Porque la hazaña, que ya se veía complicada al terminar la jornada del viernes con las derrotas de Pablo Carreño y Roberto Bautista, se convirtió en imposible a pesar del despertar tardío de Feliciano López y Marcel Granollers.
Habían jugado juntos en quince ocasiones, pero la última vez databa de 2012, en Indian Wells. Además, nunca habían coincidido en el mismo lado de la pista en Copa Davis. Una novedad que se notó al inicio del partido, en donde los españoles se encontraron desnortados, sin compenetración ni acierto ante la excelente puesta en escena de los franceses.

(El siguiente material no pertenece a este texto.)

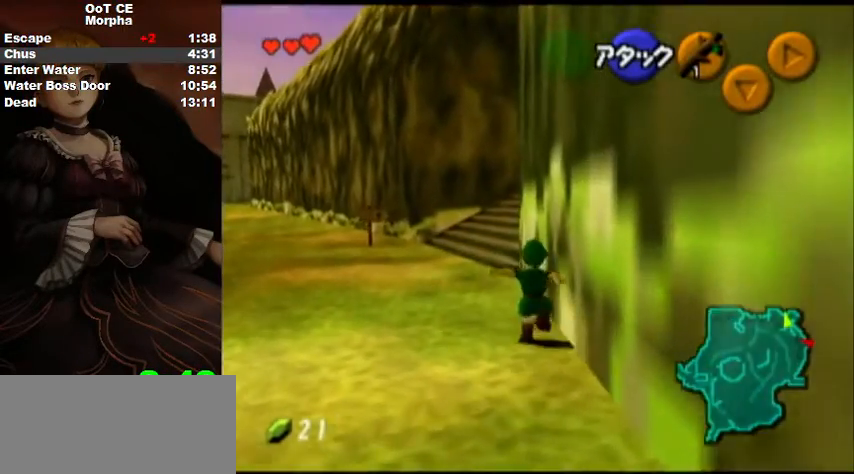
{"buttons": ["L1"], "left_stick": "up", "right_stick": "center", "events": [[500, "L1", "down"]]}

España sumó solo cuatro puntos en un primer set que terminó 0-6 en 18 minutos. Una paliza impropia de su nivel, pero que corroboró que el reto de desarbolar el punto más fuerte de Francia se complicaba. Máxime cuando la responsabilidad caía doble en los hombros de López y Granollers, obligados por las circunstancias a ganar si querían mantener a España viva en la semifinal, al menos, un día más.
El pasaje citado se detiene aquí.